● **Text excerpt**
********************

The name of the city Belgrade translates to "white city". I spent the last week in the city exploring it more with our Remote Year city manager and nailing down Belgrade life like a Serbian native.

The Rooftop Party

Our city manager who is a Belgrade local and also a super nice guy invited a bunch of us Kubs to a rooftop party atop the BIGZ building. The BIGZ building was constructed during the 1930s and 40s as a significant social, cultural, and artistic location. It was formerly home to the Publishing and Graphics Institute of Belgrade. However, by the 1990s, the building was mostly abandoned and left to neglect. In the ensuing years, a number of musicians and artists have made their way back to the building. It now houses small production studios for these folk. The stairways and walls are absolutely covered in graffiti and bohemian works of art.

********************

Extracted records
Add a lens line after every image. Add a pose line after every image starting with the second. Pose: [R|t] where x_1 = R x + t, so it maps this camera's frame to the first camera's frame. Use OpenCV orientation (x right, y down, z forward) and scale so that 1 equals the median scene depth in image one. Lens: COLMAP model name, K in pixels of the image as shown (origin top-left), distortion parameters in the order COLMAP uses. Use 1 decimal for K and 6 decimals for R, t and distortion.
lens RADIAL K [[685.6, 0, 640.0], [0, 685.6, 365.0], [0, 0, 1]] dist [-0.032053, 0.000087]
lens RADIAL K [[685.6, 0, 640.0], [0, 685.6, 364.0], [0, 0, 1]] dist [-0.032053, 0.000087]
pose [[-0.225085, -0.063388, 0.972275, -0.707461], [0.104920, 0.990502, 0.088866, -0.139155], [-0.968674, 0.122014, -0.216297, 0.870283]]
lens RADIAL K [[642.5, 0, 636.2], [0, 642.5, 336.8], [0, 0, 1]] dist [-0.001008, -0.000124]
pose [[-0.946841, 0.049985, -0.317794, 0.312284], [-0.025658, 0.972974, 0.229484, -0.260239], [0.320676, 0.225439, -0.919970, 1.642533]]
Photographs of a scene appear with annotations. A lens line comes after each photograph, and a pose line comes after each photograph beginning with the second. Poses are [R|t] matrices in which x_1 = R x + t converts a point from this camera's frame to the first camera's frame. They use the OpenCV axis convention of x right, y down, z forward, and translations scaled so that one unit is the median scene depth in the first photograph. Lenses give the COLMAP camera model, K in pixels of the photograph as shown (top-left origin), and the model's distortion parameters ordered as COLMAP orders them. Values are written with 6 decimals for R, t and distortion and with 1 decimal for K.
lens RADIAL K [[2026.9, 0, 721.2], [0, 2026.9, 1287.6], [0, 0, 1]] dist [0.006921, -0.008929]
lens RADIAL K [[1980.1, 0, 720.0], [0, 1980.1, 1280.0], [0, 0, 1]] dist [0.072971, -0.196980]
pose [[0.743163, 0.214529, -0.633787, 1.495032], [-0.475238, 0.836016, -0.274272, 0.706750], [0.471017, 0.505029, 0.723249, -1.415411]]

********************

● **Task requirements**
In the Belgrade text excerpt, what institute was the BIGZ building formerly home to?

● **Your solution**
The Publishing and Graphics Institute of Belgrade.